YOUR ASSIGNMENT:
From the records below, copy each line in which the string "name" occurs.

Pictures paired with source code:
■ ■ ■ ■ ■
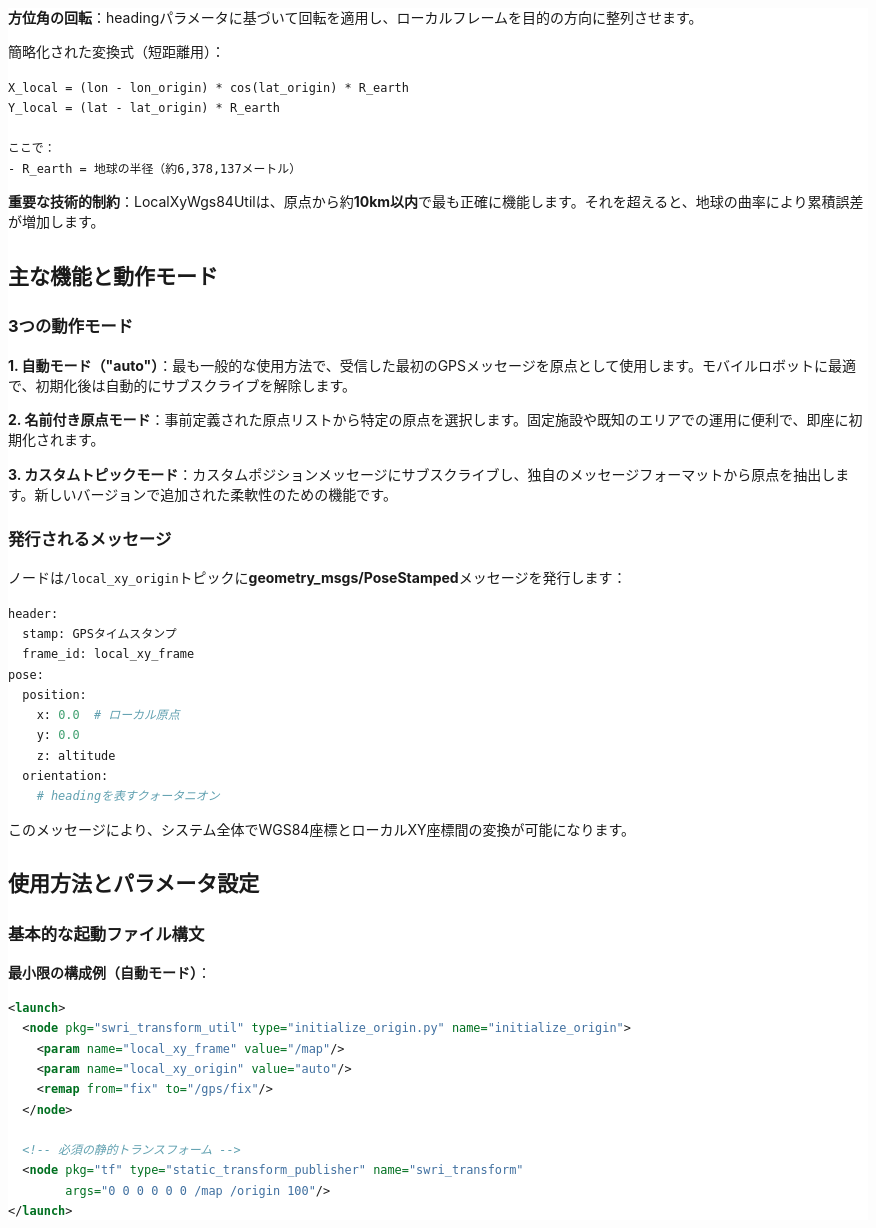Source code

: **方位角の回転**：headingパラメータに基づいて回転を適用し、ローカルフレームを目的の方向に整列させます。

簡略化された変換式（短距離用）：
```
X_local = (lon - lon_origin) * cos(lat_origin) * R_earth
Y_local = (lat - lat_origin) * R_earth

ここで：
- R_earth = 地球の半径（約6,378,137メートル）
```

**重要な技術的制約**：LocalXyWgs84Utilは、原点から約**10km以内**で最も正確に機能します。それを超えると、地球の曲率により累積誤差が増加します。

## 主な機能と動作モード

### 3つの動作モード

**1. 自動モード（"auto"）**：最も一般的な使用方法で、受信した最初のGPSメッセージを原点として使用します。モバイルロボットに最適で、初期化後は自動的にサブスクライブを解除します。

**2. 名前付き原点モード**：事前定義された原点リストから特定の原点を選択します。固定施設や既知のエリアでの運用に便利で、即座に初期化されます。

**3. カスタムトピックモード**：カスタムポジションメッセージにサブスクライブし、独自のメッセージフォーマットから原点を抽出します。新しいバージョンで追加された柔軟性のための機能です。

### 発行されるメッセージ

ノードは`/local_xy_origin`トピックに**geometry_msgs/PoseStamped**メッセージを発行します：

```python
header:
  stamp: GPSタイムスタンプ
  frame_id: local_xy_frame
pose:
  position:
    x: 0.0  # ローカル原点
    y: 0.0
    z: altitude
  orientation:
    # headingを表すクォータニオン
```

このメッセージにより、システム全体でWGS84座標とローカルXY座標間の変換が可能になります。

## 使用方法とパラメータ設定

### 基本的な起動ファイル構文

**最小限の構成例（自動モード）**：
```xml
<launch>
  <node pkg="swri_transform_util" type="initialize_origin.py" name="initialize_origin">
    <param name="local_xy_frame" value="/map"/>
    <param name="local_xy_origin" value="auto"/>
    <remap from="fix" to="/gps/fix"/>
  </node>
  
  <!-- 必須の静的トランスフォーム -->
  <node pkg="tf" type="static_transform_publisher" name="swri_transform" 
        args="0 0 0 0 0 0 /map /origin 100"/>
</launch>
```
■ ■ ■ ■ ■
THE ANSWER:
  <node pkg="swri_transform_util" type="initialize_origin.py" name="initialize_origin">
    <param name="local_xy_frame" value="/map"/>
    <param name="local_xy_origin" value="auto"/>
  <node pkg="tf" type="static_transform_publisher" name="swri_transform" 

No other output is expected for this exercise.